Thursday, July 3, 2014

More Data Doesn't Mean More Interesting Data

David Beer, at Adaptive Computing, writes:
One of the keys to winning at Big Data will be ignoring the noise. As the amount of data increases exponentially, the amount of interesting data doesn’t.
He describes the problem of predicting what online video a user is going watch next, and how an analysis can quickly run the number of predictions up into thousands of possible 'next steps' to evaluate.
These are then compared with all of the other empirical data from all other customers to determine the likelihood that you might also want to watch the sequel, other work by the director, other work from the stars in the movie, things from the same genre, etc. As I perform these calculations, how much data should be ignored? How many people aren’t using the multiple user profiles and therefore don’t represent what one person’s interests might be? How many data points aren’t related to other data points and therefore shouldn’t be evaluated as a valid permutation the same as another point?
Thes points are probably the biggest value that an experienced scientist can provide to the scale of these data problems.  This kind of person has at least several years of work experience in a hypothesis driven research environment and is able to solve problems using incomplete data.  They probably have a PhD to go with that quantitative experience.

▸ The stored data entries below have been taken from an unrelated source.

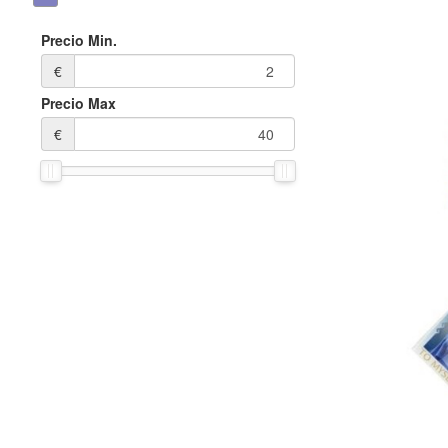
Precio Min.
€
Precio Max
€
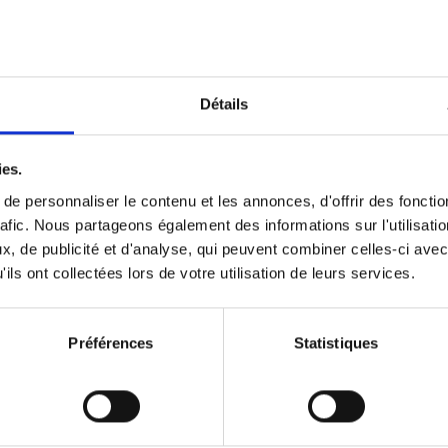
Optichannel Retail. Beyond the
Hysteria
(EN)
Develop and Implement a Winning Strategy
Détails
Retailer or Brand Manufacturer
Gino Van Ossel
Autre finition
2019
350
ies.
e personnaliser le contenu et les annonces, d'offrir des fonctio
rafic. Nous partageons également des informations sur l'utilisati
, de publicité et d'analyse, qui peuvent combiner celles-ci avec
Digital marketing like a PRO -
ils ont collectées lors de votre utilisation de leurs services.
completely revised edition
(EN)
Prepare. Run. Optimize.
Clo Willaerts
Préférences
Statistiques
Couverture souple
2022
226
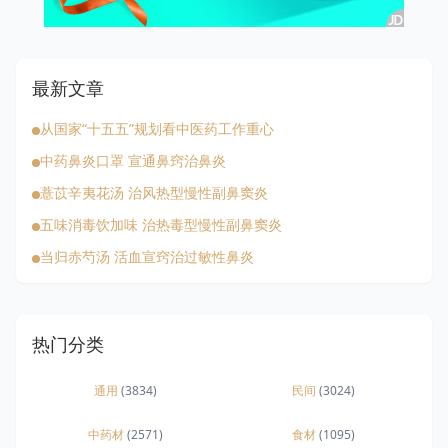
最新文章
从国家“十五五”规划看中医药工作重心
中药鼻炎口罩 宣通鼻窍治鼻炎
薏苡辛夷花汤 治风热型慢性副鼻窦炎
五味消毒饮加味 治热毒型慢性副鼻窦炎
当归赤芍汤 活血宣窍治过敏性鼻炎
热门分类
通用
(3834)
民间
(3024)
中药材
(2571)
食材
(1095)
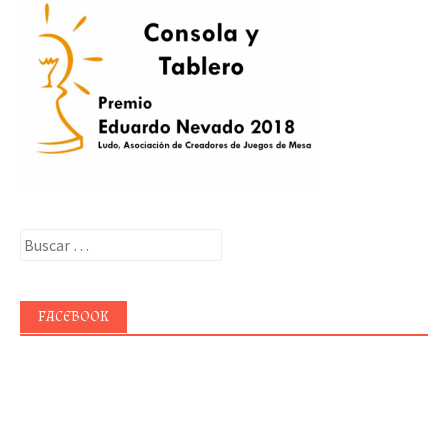
Buscar:
FACEBOOK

The first point, working in a hypothesis driven environment, demonstrates that that person should be able to devise a strategy to prove/disprove the hypothesis (I hypothesize that this customer will watch video Y after video X), and figure out how to do that efficiently without getting stuck in the weeds, or the irrelevant data Beer describes.  Unfortunately, it does take some skill to interview a person before you determine that they can actually do this, especially there are differences between yourself and the interviewee.

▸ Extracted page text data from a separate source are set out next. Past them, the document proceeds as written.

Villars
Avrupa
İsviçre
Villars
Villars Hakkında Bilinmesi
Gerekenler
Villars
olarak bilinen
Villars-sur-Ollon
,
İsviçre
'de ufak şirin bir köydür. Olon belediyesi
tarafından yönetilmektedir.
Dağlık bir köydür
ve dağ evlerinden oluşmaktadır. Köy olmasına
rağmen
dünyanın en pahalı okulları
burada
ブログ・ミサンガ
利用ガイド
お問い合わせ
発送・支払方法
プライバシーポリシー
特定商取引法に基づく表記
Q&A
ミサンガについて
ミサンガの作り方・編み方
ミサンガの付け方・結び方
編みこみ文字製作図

The second point, being able to use incomplete data, is something seems to come from experience.  Most people trained in research fields start off trying to collect the most data possible, and don't make a decision until 'more data is collected'.  It's easy to get stuck in a data collection rut, but eventually most people realize that it's actually OK to come to a conclusion before seeing the whole picture.

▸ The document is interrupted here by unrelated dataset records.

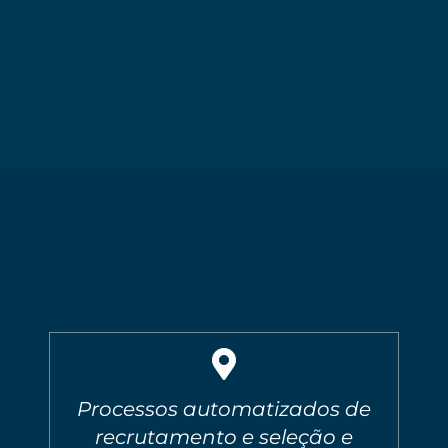
Processos automatizados de
recrutamento e seleção e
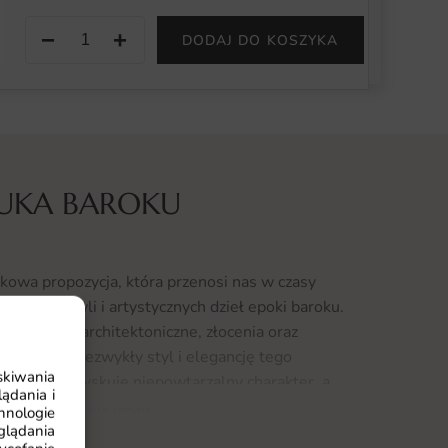
−
+
DODAJ DO KOSZYKA
TUKA BAROKU
kowa propozycja, która przenosi nas w czasy
ch budowli i artystycznych dzieł epoki baroku.
e elementy architektoniczne, złocenia oraz
erciedlają niezwykły styl i elegancję tego
skiwania
żdy wnętrze zyskuje niepowtarzalny charakter, a
ądania i
ym do pracy i relaksu.
hnologie
glądania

Collecting a lot of extra data costs time, resources, and puts a demand on your attention span until that elusive point of having 'enough data' is reached.  Sometimes that data is worth it, but many times it's not.  It just sits there because no one has time to do anything with it, so the data remains idle and risks becoming stale.  Unless it's actually your job to do so, be careful of making data for the sake of making data.
 
ASIDE: One of the neatest things I find about the customer analytics field (as compared with genomics or computational biology) is that data is basically being generated by the study population itself, for what is essentially free.